When you accept God’s perspective on things, it’s not that you ignore the world’s brokenness. Following Christ isn’t about living in denial about where we live and what our purpose here is. It’s that you have so much grace in your life that you can’t help but extend it to others around you. It’s that you can see yourself in other people, your sins and the consequences you had to face in the lives of people around you.

Your life might be a wreck, a shattered pile of splinters and glass shards and good intentions gone wrong, but that doesn’t mean your life is over. It just means you need some glue. You may have made every mistake in the book, you may have let everyone you know down, or you may have committed what you consider an unpardonable sin, but there’s nothing that you have done or that you could ever do that would make God love you more or less than He already does.

Wisdom is seeing the broken pieces and putting them back together anyway, trusting that God is going to do something with it.

That’s what this verse means to me.
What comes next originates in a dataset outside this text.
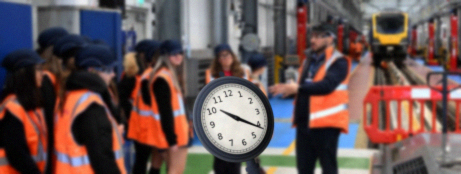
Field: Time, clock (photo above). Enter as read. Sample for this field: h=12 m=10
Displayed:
h=10 m=21
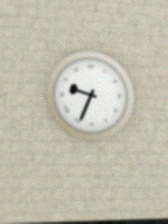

If you have wisdom, your hope never dies. Your hope never stops because God doesn’t. Even if all you have to work with are broken pieces, God can still make something beautiful out of it, something that lasts, something that changes other people.

Remember that, this Christmas. Wherever you are and whatever you’re going through, find God’s wisdom, and once you find it, you can start putting the pieces back together with hope.